_INSTRUCTIONS FOR THE TASK_:
In the output, include exactly the lines from the beginning of the records up to and including the one that contains "On the other", and leave out the pictures.

━━━ SUPPLIED DATA ━━━

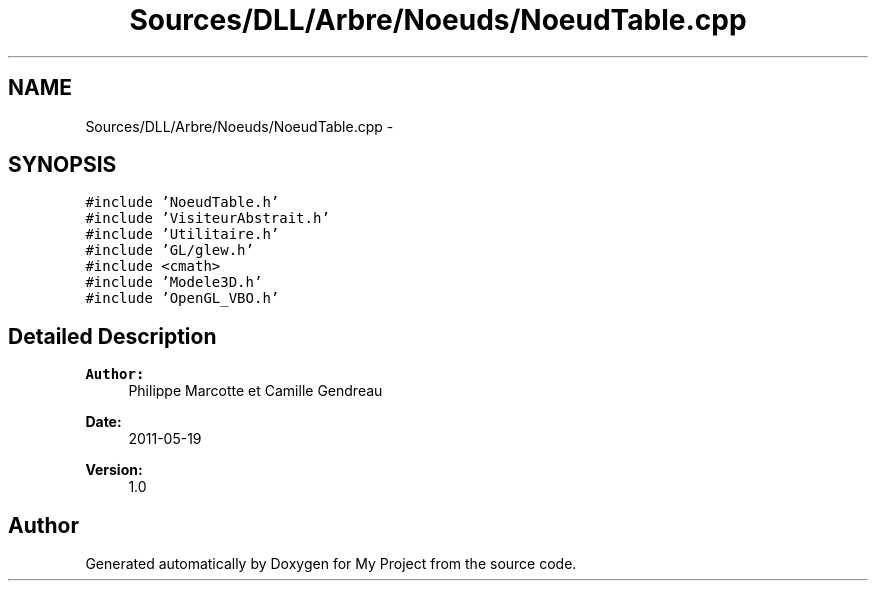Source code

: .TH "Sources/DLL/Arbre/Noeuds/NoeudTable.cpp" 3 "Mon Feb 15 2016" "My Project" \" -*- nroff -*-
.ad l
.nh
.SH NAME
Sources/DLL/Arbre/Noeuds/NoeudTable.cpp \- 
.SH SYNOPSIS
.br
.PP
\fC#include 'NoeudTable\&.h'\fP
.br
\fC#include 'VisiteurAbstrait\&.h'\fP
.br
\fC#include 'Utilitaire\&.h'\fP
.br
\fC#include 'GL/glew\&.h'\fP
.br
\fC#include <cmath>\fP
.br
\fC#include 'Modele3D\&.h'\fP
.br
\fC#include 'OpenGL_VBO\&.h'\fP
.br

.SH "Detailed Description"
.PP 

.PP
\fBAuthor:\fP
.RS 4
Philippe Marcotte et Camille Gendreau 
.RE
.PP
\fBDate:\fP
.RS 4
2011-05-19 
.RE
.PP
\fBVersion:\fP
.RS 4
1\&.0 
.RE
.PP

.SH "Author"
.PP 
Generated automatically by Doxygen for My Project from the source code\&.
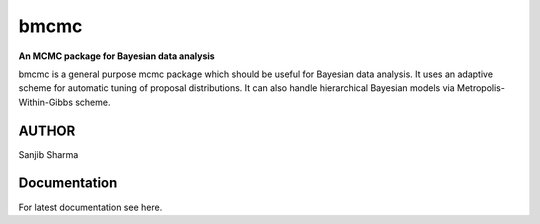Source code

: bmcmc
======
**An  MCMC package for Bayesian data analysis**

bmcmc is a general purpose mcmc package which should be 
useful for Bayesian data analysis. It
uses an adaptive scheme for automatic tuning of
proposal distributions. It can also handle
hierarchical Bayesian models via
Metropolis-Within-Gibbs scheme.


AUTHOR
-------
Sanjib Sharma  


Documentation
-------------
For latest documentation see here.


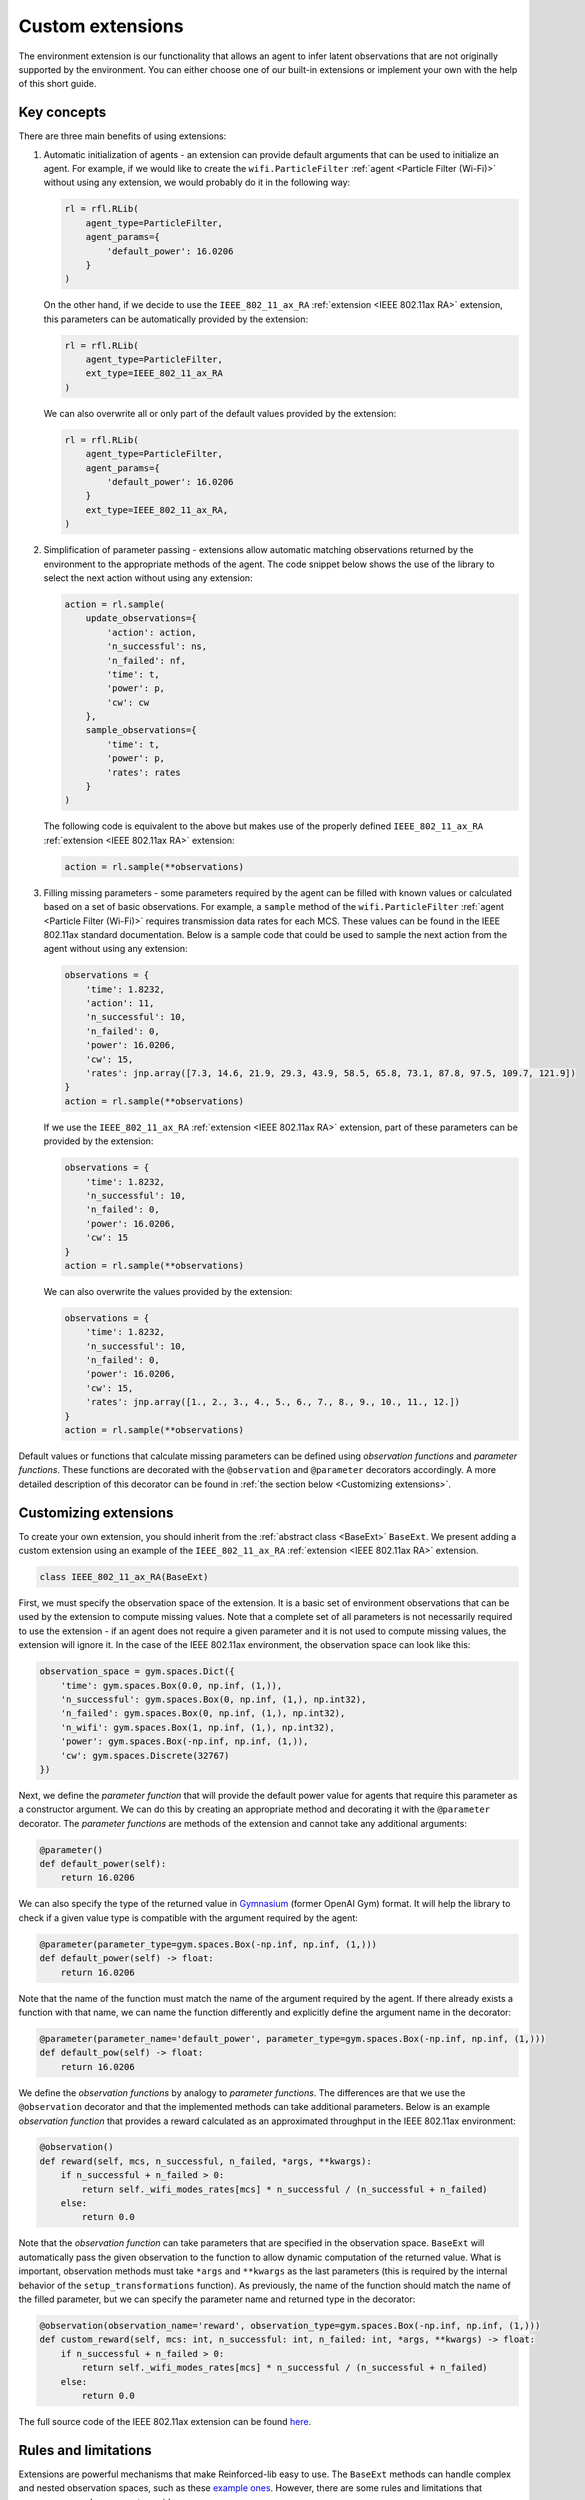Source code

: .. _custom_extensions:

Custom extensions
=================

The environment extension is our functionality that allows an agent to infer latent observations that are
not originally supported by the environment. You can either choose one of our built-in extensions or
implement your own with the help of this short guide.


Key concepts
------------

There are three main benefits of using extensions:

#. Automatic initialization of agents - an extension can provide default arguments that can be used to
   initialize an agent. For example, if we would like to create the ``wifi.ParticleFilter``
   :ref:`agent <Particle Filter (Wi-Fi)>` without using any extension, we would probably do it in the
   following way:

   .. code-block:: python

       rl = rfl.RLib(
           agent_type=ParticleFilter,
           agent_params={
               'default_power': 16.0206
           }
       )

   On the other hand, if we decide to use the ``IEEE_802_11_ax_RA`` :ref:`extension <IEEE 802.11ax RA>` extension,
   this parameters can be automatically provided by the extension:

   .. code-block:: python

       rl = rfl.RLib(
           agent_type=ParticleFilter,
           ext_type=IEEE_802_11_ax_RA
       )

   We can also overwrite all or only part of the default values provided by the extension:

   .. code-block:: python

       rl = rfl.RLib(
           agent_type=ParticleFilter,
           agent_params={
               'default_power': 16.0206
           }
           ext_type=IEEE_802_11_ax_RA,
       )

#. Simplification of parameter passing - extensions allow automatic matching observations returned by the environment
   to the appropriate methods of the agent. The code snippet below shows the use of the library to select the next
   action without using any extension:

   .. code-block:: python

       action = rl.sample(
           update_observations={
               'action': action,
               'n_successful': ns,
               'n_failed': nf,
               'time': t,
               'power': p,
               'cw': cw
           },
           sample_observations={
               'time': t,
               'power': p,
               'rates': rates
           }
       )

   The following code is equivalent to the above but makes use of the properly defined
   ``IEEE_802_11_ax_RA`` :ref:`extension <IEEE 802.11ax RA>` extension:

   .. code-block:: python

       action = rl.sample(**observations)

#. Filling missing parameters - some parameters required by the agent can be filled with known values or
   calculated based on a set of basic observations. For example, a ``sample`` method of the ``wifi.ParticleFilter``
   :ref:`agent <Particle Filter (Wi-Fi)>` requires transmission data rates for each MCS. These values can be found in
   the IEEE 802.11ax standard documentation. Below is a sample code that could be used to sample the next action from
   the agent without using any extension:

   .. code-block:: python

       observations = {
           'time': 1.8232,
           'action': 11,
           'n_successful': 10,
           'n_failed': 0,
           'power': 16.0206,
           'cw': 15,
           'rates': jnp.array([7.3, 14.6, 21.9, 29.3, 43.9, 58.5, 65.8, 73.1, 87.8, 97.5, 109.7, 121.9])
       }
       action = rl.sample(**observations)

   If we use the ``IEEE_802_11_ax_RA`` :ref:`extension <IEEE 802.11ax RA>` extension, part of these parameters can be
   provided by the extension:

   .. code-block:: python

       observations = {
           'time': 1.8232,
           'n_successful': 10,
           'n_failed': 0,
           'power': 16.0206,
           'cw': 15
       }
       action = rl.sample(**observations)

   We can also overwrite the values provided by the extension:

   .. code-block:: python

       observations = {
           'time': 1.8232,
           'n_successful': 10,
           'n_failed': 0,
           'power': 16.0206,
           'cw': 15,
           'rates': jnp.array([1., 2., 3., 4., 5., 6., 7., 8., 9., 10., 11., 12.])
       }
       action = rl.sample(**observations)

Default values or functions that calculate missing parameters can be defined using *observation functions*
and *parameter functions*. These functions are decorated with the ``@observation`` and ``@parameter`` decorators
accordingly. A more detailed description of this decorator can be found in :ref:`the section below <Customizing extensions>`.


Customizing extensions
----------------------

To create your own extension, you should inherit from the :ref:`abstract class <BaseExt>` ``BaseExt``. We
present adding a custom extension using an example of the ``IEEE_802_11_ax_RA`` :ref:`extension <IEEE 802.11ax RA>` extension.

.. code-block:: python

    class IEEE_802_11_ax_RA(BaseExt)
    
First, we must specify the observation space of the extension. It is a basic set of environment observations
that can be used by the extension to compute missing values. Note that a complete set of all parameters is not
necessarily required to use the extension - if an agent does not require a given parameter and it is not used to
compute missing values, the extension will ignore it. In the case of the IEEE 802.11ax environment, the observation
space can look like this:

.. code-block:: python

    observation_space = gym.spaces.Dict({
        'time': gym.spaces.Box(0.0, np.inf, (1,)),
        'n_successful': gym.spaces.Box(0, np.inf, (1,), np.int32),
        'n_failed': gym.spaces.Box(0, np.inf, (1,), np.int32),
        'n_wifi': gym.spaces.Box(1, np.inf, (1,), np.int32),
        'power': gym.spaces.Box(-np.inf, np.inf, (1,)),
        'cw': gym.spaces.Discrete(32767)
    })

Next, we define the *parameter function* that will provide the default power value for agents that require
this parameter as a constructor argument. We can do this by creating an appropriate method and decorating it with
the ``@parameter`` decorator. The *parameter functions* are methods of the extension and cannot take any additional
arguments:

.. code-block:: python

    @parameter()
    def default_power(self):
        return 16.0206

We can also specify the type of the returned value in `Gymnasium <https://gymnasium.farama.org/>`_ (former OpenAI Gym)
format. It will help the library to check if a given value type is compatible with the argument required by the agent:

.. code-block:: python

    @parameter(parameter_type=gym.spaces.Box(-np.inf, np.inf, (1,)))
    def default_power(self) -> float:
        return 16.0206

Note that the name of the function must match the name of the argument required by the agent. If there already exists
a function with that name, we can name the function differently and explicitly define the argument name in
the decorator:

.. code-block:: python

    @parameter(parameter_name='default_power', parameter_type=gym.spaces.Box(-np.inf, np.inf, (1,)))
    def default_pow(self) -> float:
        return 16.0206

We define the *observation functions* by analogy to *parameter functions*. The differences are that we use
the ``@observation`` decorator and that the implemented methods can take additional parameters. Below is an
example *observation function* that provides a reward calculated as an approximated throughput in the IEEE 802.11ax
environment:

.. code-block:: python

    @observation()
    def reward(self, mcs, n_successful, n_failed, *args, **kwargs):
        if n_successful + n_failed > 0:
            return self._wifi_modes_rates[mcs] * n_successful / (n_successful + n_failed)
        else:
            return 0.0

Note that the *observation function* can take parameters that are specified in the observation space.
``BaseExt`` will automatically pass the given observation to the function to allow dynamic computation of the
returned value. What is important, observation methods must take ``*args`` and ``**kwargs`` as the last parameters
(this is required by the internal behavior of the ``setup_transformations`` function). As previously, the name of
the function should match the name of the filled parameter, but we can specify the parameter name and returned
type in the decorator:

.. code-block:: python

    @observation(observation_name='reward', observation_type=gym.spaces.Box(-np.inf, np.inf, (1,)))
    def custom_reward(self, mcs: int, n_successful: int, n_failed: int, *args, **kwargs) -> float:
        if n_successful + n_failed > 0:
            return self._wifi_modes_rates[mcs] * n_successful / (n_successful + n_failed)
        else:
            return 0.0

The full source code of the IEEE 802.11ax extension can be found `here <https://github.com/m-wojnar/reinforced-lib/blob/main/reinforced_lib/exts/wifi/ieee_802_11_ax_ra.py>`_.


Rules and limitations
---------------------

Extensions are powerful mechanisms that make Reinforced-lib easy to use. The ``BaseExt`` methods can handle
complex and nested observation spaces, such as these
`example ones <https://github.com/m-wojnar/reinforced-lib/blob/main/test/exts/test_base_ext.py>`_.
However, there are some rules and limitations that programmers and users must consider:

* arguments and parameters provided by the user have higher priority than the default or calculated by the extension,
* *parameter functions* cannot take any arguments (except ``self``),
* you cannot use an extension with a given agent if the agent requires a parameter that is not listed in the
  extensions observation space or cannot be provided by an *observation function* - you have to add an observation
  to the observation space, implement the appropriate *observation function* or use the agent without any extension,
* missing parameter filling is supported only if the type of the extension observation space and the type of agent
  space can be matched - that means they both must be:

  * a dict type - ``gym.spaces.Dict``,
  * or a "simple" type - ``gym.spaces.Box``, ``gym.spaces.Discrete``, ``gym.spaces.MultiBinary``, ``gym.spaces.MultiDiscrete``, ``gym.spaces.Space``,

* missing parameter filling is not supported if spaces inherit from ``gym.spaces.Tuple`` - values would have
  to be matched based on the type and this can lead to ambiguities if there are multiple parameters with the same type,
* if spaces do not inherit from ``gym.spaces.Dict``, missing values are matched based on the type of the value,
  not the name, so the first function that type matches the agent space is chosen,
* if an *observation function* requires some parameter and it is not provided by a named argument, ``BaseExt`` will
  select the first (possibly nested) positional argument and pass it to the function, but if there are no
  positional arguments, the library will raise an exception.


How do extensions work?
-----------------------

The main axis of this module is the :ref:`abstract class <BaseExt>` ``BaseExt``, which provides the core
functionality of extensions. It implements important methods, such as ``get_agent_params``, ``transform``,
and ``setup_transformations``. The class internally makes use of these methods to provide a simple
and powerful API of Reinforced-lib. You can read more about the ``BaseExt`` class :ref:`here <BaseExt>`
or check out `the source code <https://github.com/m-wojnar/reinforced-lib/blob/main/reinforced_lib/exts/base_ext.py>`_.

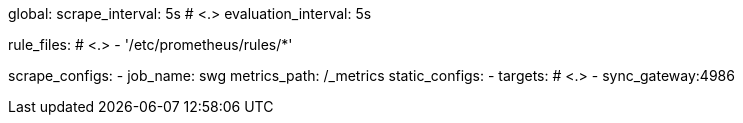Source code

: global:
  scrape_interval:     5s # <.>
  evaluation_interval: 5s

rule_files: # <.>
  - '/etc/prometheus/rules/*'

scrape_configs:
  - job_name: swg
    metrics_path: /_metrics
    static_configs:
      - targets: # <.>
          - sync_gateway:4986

━━━

_RESULT_:
Source code

: .TH "Sources/DLL/Arbre/Noeuds/NoeudTable.cpp" 3 "Mon Feb 15 2016" "My Project" \" -*- nroff -*-
.ad l
.nh
.SH NAME
Sources/DLL/Arbre/Noeuds/NoeudTable.cpp \- 
.SH SYNOPSIS
.br
.PP
\fC#include 'NoeudTable\&.h'\fP
.br
\fC#include 'VisiteurAbstrait\&.h'\fP
.br
\fC#include 'Utilitaire\&.h'\fP
.br
\fC#include 'GL/glew\&.h'\fP
.br
\fC#include <cmath>\fP
.br
\fC#include 'Modele3D\&.h'\fP
.br
\fC#include 'OpenGL_VBO\&.h'\fP
.br

.SH "Detailed Description"
.PP 

.PP
\fBAuthor:\fP
.RS 4
Philippe Marcotte et Camille Gendreau 
.RE
.PP
\fBDate:\fP
.RS 4
2011-05-19 
.RE
.PP
\fBVersion:\fP
.RS 4
1\&.0 
.RE
.PP

.SH "Author"
.PP 
Generated automatically by Doxygen for My Project from the source code\&.
Source code

: bmcmc
======
**An  MCMC package for Bayesian data analysis**

bmcmc is a general purpose mcmc package which should be 
useful for Bayesian data analysis. It
uses an adaptive scheme for automatic tuning of
proposal distributions. It can also handle
hierarchical Bayesian models via
Metropolis-Within-Gibbs scheme.


AUTHOR
-------
Sanjib Sharma  


Documentation
-------------
For latest documentation see here.


Source code

: .. _custom_extensions:

Custom extensions
=================

The environment extension is our functionality that allows an agent to infer latent observations that are
not originally supported by the environment. You can either choose one of our built-in extensions or
implement your own with the help of this short guide.


Key concepts
------------

There are three main benefits of using extensions:

#. Automatic initialization of agents - an extension can provide default arguments that can be used to
   initialize an agent. For example, if we would like to create the ``wifi.ParticleFilter``
   :ref:`agent <Particle Filter (Wi-Fi)>` without using any extension, we would probably do it in the
   following way:

   .. code-block:: python

       rl = rfl.RLib(
           agent_type=ParticleFilter,
           agent_params={
               'default_power': 16.0206
           }
       )

   On the other hand, if we decide to use the ``IEEE_802_11_ax_RA`` :ref:`extension <IEEE 802.11ax RA>` extension,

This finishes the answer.